The answer is the line that contains "Испытания перегородки ПСОМ-1-60 (EIW-60)" followed by every later line of the entries below, each repeated exactly, and nothing else.

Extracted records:
········

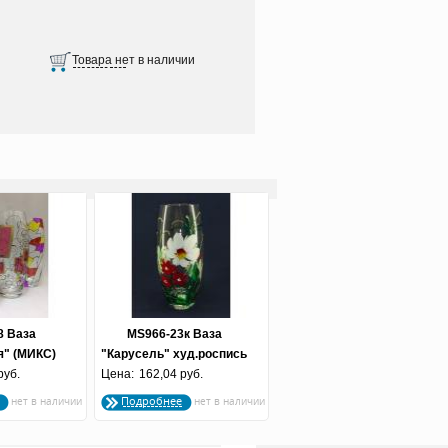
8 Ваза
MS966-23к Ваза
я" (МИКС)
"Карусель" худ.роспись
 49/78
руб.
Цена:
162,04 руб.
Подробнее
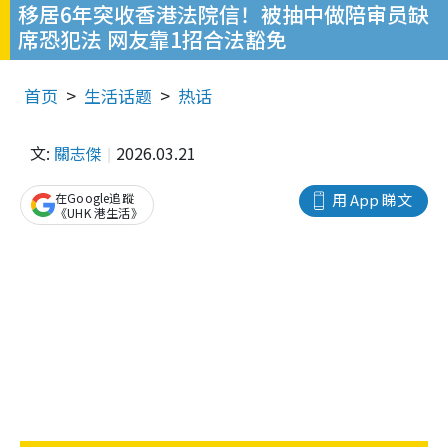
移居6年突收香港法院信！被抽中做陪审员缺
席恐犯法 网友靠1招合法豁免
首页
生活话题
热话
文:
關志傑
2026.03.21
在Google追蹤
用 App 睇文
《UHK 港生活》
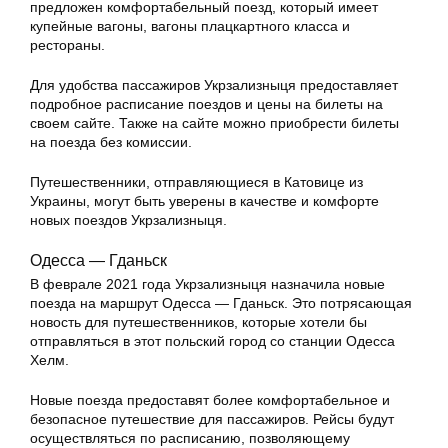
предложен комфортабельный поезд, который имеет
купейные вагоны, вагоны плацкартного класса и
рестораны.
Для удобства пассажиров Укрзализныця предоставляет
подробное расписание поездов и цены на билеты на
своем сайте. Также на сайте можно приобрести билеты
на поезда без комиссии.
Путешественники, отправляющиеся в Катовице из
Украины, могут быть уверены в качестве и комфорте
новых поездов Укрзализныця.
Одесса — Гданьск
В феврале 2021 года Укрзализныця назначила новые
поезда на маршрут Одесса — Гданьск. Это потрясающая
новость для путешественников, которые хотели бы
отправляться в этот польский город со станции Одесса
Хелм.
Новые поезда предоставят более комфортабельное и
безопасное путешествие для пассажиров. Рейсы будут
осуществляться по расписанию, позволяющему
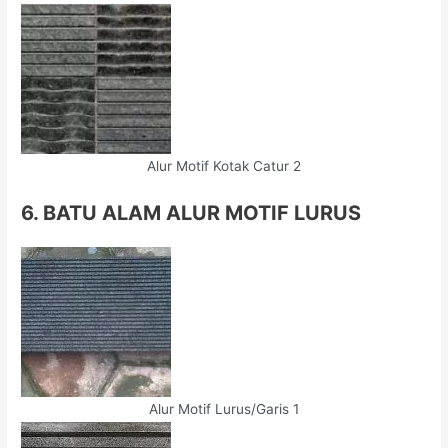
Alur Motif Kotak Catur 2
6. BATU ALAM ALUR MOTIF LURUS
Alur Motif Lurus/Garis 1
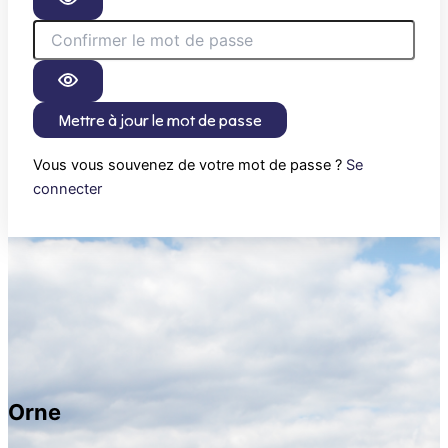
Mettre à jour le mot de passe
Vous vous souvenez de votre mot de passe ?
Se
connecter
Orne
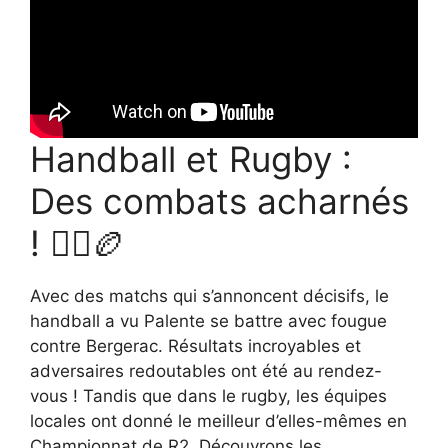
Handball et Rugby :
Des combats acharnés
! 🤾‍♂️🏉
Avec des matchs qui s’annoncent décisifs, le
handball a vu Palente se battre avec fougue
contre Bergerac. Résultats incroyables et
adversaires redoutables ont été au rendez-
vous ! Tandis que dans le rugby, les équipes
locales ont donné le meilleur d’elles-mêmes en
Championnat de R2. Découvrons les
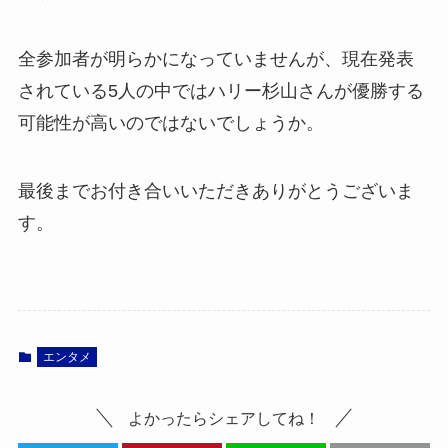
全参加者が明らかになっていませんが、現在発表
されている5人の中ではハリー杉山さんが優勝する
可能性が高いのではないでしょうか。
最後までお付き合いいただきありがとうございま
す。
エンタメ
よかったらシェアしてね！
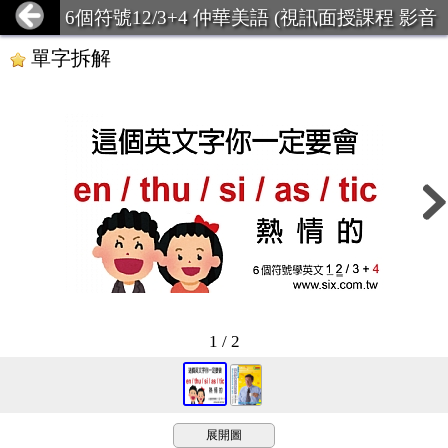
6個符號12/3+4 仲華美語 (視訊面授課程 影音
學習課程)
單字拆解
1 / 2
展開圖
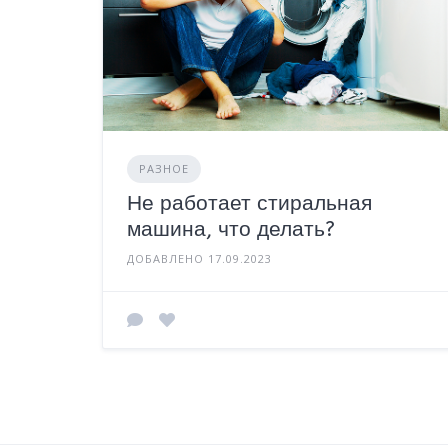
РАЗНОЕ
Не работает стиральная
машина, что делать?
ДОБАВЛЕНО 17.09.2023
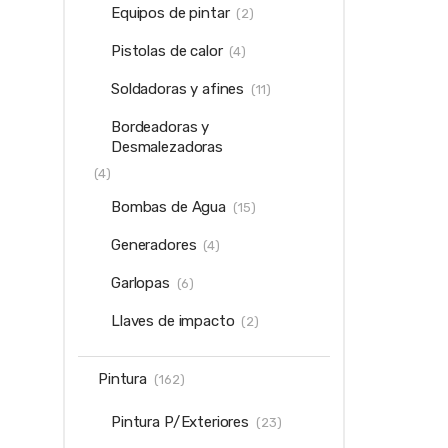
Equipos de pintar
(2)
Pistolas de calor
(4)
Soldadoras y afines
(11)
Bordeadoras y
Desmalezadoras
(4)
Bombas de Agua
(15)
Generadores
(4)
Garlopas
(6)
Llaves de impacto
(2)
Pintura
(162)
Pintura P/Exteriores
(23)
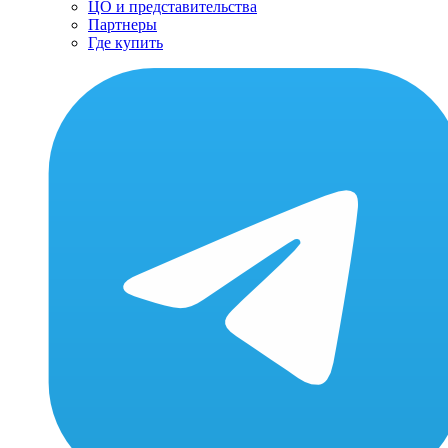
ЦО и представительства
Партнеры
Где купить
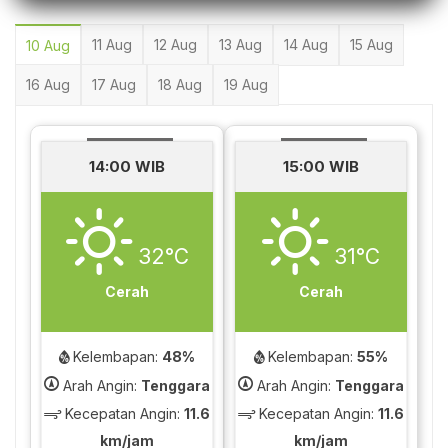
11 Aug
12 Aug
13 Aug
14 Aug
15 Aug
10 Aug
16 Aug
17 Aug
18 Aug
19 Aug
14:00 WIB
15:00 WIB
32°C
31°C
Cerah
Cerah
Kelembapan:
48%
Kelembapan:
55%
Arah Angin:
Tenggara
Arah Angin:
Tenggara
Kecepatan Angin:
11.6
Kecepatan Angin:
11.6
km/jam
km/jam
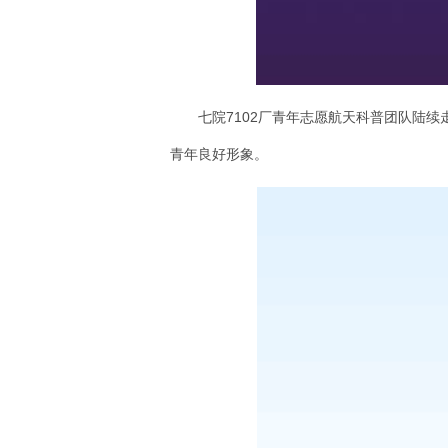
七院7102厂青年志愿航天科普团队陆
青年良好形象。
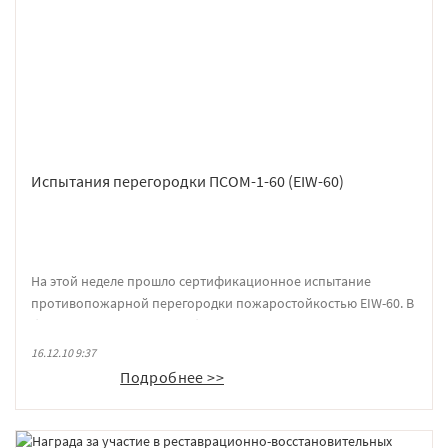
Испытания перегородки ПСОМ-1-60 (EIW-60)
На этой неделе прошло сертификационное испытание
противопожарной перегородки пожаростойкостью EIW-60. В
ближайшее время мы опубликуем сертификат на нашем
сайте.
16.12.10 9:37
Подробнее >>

········

*Response for this exercise:*
Испытания перегородки ПСОМ-1-60 (EIW-60)
На этой неделе прошло сертификационное испытание
противопожарной перегородки пожаростойкостью EIW-60. В
ближайшее время мы опубликуем сертификат на нашем
сайте.
16.12.10 9:37
Подробнее >>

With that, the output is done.